The end result can withstand about ten years of use and, according to Adrián and Marte, costs ‘about the same’ as regular leather.

‘We have fashion designers telling us that is has great potential for luxury products because it feels so soft and yet it’s so durable,’ said Marte.

‘If you’re not an expert you might not even realize that it isn’t animal leather.

‘We knew the industry was striving for sustainable materials but they were too expensive to be viable on the mass market

‘Most vegan leathers are currently made from plastic which is so bad for the environment.’

Adrián and Marte came up with the idea of making vegan leather from cactus plants three years ago, back when they each worked with leather in the fashion and auto industries.


It took two years of research and development to finalise their product, which they’ve now patented.
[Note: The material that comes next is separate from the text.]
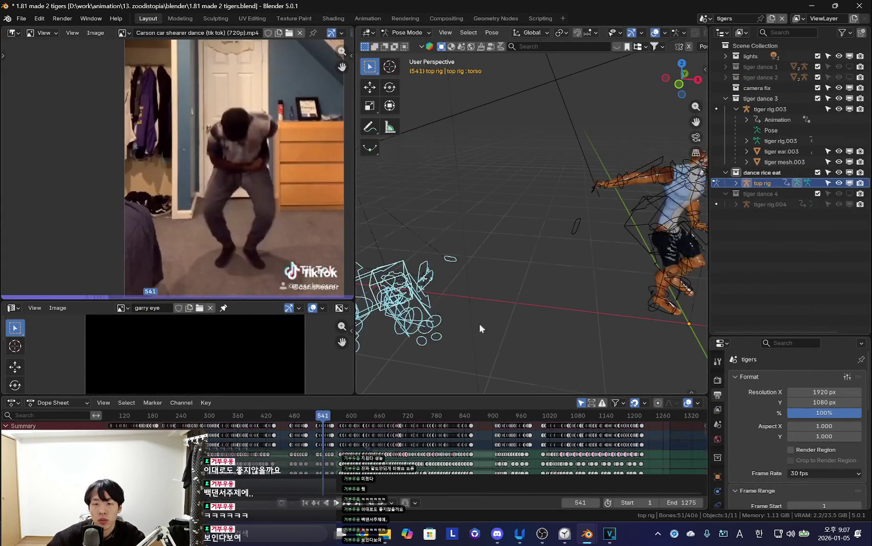
{"action": "middle_click_drag", "start_coordinate": [492, 445], "coordinate": [430, 448]}
{"action": "scroll", "coordinate": [430, 448], "scroll_direction": "up", "scroll_amount": 3}
{"action": "left_click", "coordinate": [439, 415]}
‘Even finding the right cactus to use was a big task,’ said Marte.

‘There are around 700 types of cacti in Mexico alone.’

Their farm is food-certified organic and requires no irrigation or chemicals, and unlike caring for cows for leather, growing cacti requires little water – plus, the plants absorb carbon dioxide, adding another environmental benefit.

The company has won several awards and is in the process of forming some major partnerships with fashion brands and auto manufacturers internationally.

Those brand deals are top secret for now, but get ready: cactus leather could be hitting shops soon.